### Given request:
Rewrite the stretch of the items below from the line containing "genus: Cheiridopsis" through the line containing "scientific name: Cichorium intybus", changing every "common name" to "vernacular name" and leaving all else as it stands. Return only those lines.

### Records shown:

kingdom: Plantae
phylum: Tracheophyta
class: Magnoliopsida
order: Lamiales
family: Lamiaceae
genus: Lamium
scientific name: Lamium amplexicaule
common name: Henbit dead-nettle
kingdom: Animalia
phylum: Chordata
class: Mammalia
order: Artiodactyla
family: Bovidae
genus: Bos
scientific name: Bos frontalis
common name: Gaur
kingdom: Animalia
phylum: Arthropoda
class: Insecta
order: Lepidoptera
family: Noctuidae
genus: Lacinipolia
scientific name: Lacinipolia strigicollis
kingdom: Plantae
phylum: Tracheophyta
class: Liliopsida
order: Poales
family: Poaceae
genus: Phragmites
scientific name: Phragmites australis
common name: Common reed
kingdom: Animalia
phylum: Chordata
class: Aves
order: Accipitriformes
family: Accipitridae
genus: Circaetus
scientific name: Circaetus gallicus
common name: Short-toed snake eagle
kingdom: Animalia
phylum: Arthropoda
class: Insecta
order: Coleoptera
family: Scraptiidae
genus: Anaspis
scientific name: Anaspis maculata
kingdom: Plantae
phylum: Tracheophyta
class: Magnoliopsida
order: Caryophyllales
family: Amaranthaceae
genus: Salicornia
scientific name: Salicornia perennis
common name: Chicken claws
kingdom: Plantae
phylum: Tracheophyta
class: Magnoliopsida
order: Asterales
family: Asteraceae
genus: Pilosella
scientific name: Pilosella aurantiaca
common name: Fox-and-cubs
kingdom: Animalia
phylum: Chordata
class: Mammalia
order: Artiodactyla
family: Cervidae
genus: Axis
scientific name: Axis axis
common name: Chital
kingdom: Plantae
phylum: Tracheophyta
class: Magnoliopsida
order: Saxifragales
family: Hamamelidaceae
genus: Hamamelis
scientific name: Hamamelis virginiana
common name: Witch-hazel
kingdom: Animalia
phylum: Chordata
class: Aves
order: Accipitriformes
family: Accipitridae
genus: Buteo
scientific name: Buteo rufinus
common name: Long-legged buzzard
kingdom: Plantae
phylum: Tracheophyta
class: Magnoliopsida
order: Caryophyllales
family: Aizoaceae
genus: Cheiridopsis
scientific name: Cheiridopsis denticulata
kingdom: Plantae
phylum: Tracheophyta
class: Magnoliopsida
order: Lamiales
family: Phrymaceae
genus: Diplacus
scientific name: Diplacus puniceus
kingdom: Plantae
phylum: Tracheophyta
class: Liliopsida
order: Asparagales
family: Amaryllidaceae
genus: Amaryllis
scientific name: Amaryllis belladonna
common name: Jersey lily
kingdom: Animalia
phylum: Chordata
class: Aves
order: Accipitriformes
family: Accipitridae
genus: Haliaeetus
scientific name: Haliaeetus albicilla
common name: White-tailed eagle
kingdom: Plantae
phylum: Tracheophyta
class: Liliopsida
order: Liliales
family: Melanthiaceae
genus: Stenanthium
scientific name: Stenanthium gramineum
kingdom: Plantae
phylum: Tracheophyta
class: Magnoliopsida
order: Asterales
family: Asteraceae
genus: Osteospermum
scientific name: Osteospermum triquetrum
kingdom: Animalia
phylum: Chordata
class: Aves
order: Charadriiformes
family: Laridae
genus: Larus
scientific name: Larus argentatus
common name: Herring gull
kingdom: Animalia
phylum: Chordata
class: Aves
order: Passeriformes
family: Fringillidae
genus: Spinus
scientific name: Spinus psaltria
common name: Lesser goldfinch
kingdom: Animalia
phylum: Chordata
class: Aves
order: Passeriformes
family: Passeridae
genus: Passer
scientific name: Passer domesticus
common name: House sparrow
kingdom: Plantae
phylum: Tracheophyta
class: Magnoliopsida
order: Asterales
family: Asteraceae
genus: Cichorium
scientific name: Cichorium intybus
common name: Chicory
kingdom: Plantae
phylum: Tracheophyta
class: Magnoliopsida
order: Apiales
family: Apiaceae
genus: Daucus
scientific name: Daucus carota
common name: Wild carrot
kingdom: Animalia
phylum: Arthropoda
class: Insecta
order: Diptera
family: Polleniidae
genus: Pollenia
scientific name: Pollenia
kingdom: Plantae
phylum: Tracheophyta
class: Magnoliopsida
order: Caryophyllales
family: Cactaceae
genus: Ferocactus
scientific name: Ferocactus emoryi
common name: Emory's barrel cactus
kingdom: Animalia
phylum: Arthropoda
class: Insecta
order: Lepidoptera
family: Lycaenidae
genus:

### Result of the exercise:
genus: Cheiridopsis
scientific name: Cheiridopsis denticulata
kingdom: Plantae
phylum: Tracheophyta
class: Magnoliopsida
order: Lamiales
family: Phrymaceae
genus: Diplacus
scientific name: Diplacus puniceus
kingdom: Plantae
phylum: Tracheophyta
class: Liliopsida
order: Asparagales
family: Amaryllidaceae
genus: Amaryllis
scientific name: Amaryllis belladonna
vernacular name: Jersey lily
kingdom: Animalia
phylum: Chordata
class: Aves
order: Accipitriformes
family: Accipitridae
genus: Haliaeetus
scientific name: Haliaeetus albicilla
vernacular name: White-tailed eagle
kingdom: Plantae
phylum: Tracheophyta
class: Liliopsida
order: Liliales
family: Melanthiaceae
genus: Stenanthium
scientific name: Stenanthium gramineum
kingdom: Plantae
phylum: Tracheophyta
class: Magnoliopsida
order: Asterales
family: Asteraceae
genus: Osteospermum
scientific name: Osteospermum triquetrum
kingdom: Animalia
phylum: Chordata
class: Aves
order: Charadriiformes
family: Laridae
genus: Larus
scientific name: Larus argentatus
vernacular name: Herring gull
kingdom: Animalia
phylum: Chordata
class: Aves
order: Passeriformes
family: Fringillidae
genus: Spinus
scientific name: Spinus psaltria
vernacular name: Lesser goldfinch
kingdom: Animalia
phylum: Chordata
class: Aves
order: Passeriformes
family: Passeridae
genus: Passer
scientific name: Passer domesticus
vernacular name: House sparrow
kingdom: Plantae
phylum: Tracheophyta
class: Magnoliopsida
order: Asterales
family: Asteraceae
genus: Cichorium
scientific name: Cichorium intybus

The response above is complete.